Addressing such challenges is the target of the form filling assistant, which leverages generative artificial intelligence capabilities. A prototype of the product launched late last year for usability sessions, after the project received a $1.5 million grant from Google’s Generative AI Accelerator program in June.
Now in the second phase of the pilot program, the form filling assistant is being leveraged by about a dozen staff members at the Riverside County Children and Families Commission, according to Jillian Hammer, senior designer and researcher at Nava, who spoke during a webinar hosted by Nava last week.
The generative AI agent aims to expedite the benefit application process for caseworkers and clients, increasing form accuracy and submissions while enabling staff to prioritize more meaningful tasks when assisting clients, she explained.
While a caseworker meets with a resident to initiate the benefit application, the tool works by searching an organization’s databases and benefit systems to automatically fill in application forms, while allowing the worker to manually correct generated information as needed and ultimately review and approve the application.
Social workers’ main priority is “helping families navigate [benefit] systems that can sometimes feel overwhelming for them at home,” Avila said.
But because social workers interact with people that have varying degrees of familiarity with benefit programs, sometimes client interactions last from minutes to hours, and they can persist over multiple days if staff and applicants have to go back and forth to find the right information and documents.

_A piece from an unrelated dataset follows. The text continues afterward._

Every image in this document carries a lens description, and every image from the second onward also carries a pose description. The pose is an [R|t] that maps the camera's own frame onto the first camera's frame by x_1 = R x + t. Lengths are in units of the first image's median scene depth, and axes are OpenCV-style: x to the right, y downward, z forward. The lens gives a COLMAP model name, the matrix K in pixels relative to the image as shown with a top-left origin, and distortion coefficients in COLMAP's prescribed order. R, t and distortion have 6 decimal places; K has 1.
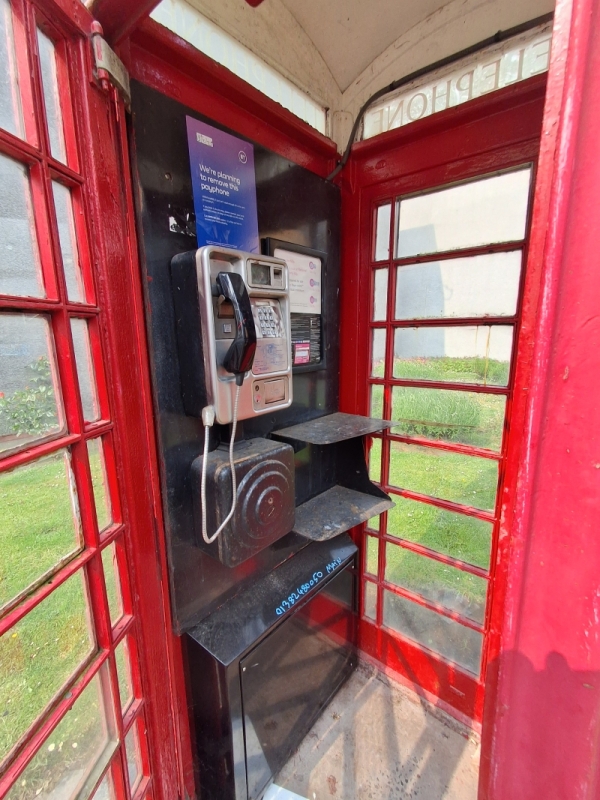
lens RADIAL K [[372.2, 0, 298.8], [0, 372.2, 412.7], [0, 0, 1]] dist [0.025980, 0.000312]
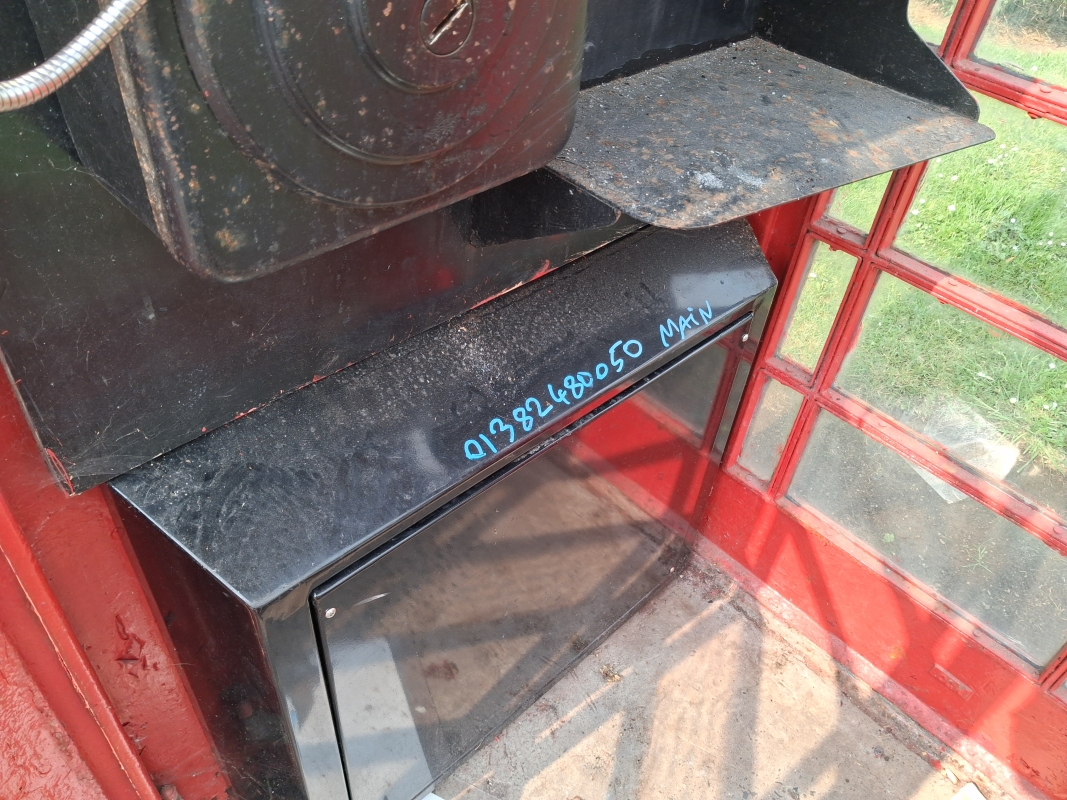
lens RADIAL K [[825.5, 0, 533.5], [0, 825.5, 400.0], [0, 0, 1]] dist [0.006526, -0.003516]
pose [[0.989463, 0.142489, -0.025697, 0.002063], [-0.111484, 0.863019, 0.492717, 0.155579], [0.092383, -0.484660, 0.869810, 0.401315]]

The AI tool streamlines the application completion and submission steps, improving workers’ flexibility to juggle dozens of cases a week, she said.
Using the form filling assistant helps reduce “the time spent manually [having] to fill out every single section of every single form, so it allows us to have more one-on-one rapport with the clients and focus on conversation and engagement,” Avila explained. For instance, staff can dedicate more time to educating themselves and their clients on additional assistance programs and resources within the community.

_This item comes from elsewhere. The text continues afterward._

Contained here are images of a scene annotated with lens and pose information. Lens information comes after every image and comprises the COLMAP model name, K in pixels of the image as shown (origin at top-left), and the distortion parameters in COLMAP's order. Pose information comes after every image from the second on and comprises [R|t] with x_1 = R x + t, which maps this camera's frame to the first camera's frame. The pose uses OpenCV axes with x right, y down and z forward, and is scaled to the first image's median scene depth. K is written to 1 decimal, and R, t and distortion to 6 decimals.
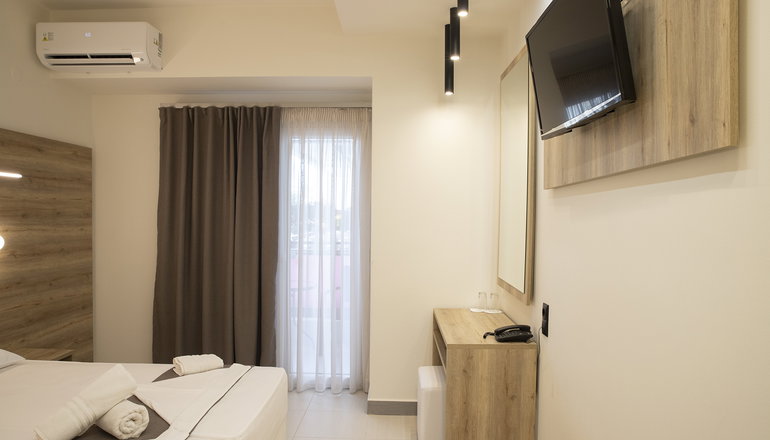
lens RADIAL K [[526.6, 0, 385.0], [0, 526.6, 220.0], [0, 0, 1]] dist [-0.107994, 0.084649]
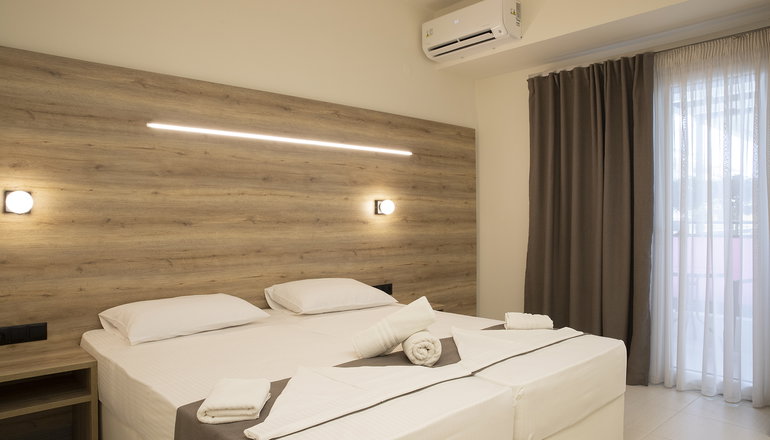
lens RADIAL K [[526.6, 0, 385.0], [0, 526.6, 220.0], [0, 0, 1]] dist [-0.107994, 0.084649]
pose [[0.685883, -0.010068, -0.727642, 0.108011], [0.000491, 0.999910, -0.013372, 0.071240], [0.727712, 0.008815, 0.685827, 0.103922]]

Caseworkers’ positive experience with the AI agent reflects the nonprofits’ ongoing work to improve the performance and outcomes of the form filling assistant based on user feedback, Hammer said.
The latest iteration of the tool, for example, does not display all of its processing details while it is running because staff reported that such visuals can distract caseworkers during conversations with a client “who deserves their undivided attention,” she said. The agent’s technical details now fall into an accordion design that users can opt into, if they’d like to view more in-depth data.
The form filling assistant also generates flags on form fields that were filled by the AI tool and an explanation of why it pulled certain data, which encourages users to double-check applications before approving them for submission, Hammer said.
Another improvement was adjusting the tool to conduct an “upfront gap analysis” of an application form by scanning it and notifying the caseworker of missing information before automatically filling in the form, said Foad Green, a software engineer at Nava. This feature helps the caseworker and client jumpstart the process to retrieve the missing data, such as a medical record, instead of waiting for an interruption to occur.
Those improvements have helped boost staff’s confidence in leveraging the AI agent, which in turn helps residents feel more comfortable with caseworkers’ use of AI products when dealing with sensitive personal information, Avila said.
Indeed, Hammer noted that a major takeaway from the staff’s experience is that “an agentic AI-driven tool can improve the delivery of human services, but only when that tool is built upon the human expertise and the human relationships that are at the core of this work.”